I have been incredibly fortunate to live in major metropolitan areas, where diversity is not hard to come by.  I have worked in wonderfully diverse places, and at each one I have come up against my own privilege and prejudices that I would otherwise never have know were crowding my mind.  And, every single time I’ve had to stretch my mentality to accommodate a new truth based on that diversity, it has been ugly.

Why can’t I comment on the texture of your hair?  Why should I have to curtail my sense of humor for you?  Why do I have to learn a new pronoun?

Bottom line every time is that I can’t, shouldn’t, or must because it is a human being staring down the barrel of my verb, and my job is to do unto others as is my own entitled expectation of service.

Because I don’t want you asking about my body.  Because I don’t think your rape jokes are funny.  Because I want you to respect my femininity.

Because it doesn’t cost me anything to treat you well and respect your wishes.

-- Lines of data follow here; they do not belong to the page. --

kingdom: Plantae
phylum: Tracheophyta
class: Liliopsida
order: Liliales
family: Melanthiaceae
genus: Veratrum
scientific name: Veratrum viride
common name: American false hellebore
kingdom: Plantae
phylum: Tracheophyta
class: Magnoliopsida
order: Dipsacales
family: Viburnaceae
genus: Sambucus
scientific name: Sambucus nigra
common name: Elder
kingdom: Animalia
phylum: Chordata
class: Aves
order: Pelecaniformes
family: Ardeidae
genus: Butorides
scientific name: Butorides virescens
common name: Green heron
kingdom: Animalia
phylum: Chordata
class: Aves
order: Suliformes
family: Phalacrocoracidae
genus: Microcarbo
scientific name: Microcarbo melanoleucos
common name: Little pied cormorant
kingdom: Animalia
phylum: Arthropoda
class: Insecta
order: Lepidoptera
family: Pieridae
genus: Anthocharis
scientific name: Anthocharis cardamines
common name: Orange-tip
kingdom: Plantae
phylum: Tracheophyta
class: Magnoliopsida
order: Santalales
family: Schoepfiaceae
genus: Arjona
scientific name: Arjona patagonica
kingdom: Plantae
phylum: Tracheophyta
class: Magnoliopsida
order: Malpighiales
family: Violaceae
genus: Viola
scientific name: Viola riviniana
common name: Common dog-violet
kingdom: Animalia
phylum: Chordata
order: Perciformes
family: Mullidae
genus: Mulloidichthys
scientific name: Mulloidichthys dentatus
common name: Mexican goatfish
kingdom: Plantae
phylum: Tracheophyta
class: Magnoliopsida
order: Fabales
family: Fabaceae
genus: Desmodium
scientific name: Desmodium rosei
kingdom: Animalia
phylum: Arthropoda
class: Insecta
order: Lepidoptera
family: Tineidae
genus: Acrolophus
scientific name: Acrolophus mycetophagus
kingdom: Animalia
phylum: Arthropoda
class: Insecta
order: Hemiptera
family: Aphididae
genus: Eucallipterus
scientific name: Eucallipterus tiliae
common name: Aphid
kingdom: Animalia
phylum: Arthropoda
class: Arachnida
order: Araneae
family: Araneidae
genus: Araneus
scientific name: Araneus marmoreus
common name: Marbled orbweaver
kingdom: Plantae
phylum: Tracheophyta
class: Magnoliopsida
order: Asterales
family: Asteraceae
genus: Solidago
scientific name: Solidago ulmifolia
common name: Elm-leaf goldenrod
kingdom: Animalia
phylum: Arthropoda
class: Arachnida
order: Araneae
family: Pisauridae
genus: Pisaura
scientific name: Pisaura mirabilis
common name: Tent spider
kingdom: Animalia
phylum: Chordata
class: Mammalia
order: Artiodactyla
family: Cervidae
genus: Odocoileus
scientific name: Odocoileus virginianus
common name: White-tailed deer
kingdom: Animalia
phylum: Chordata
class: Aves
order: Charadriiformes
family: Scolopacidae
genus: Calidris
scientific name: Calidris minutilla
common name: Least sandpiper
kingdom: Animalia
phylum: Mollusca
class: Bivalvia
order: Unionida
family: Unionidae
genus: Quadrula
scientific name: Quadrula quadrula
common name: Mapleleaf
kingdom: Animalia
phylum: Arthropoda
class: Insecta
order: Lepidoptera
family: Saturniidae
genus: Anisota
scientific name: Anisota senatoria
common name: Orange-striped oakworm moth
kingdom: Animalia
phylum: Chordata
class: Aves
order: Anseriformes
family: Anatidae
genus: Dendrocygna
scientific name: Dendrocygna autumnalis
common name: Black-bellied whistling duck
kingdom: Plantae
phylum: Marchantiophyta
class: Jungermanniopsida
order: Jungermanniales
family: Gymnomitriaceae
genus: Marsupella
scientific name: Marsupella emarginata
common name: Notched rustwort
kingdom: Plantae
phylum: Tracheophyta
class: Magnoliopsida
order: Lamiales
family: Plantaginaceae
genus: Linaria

My internet social group is much more diverse than my IRL crew.  I am daily and eternally grateful to these people who challenge my blue-eyed view of the world.

If my worldview is a jungle, my friends are explorers, researchers, doctors, architects, engineers, and adventurers whacking through old growth and underbrush, smoothing out paths, clearing out space for new ideas until I suddenly find myself halfway down a super-highway of new philosophies, new empathies, and new love and respect for the diversity around me.

Like I said, it is always painful.  Growth is painful.  If, when you are working out, pain is weakness leaving your body, then when you are opening yourself to learn about new people outside your comfort zone, pain is small-mindedness leaving your heart.  If it’s hurting, it’s working.  You are being separated from ideologies that are so ingrained, it is like taking off a layer of skin.  That’s a good thing.

We’re all just people.  We’re all just trying to get by.  Imagine how much easier that would be if each of us was intent on making the road just a little smoother for the guy to the right.  Because, to the guy on the left, you’re the guy on the right.

While you are Passing Over, He is Risen-ing, Ridvaning, or just Spring-ing, take a look at the guy to your right.  Make his road a little easier to walk.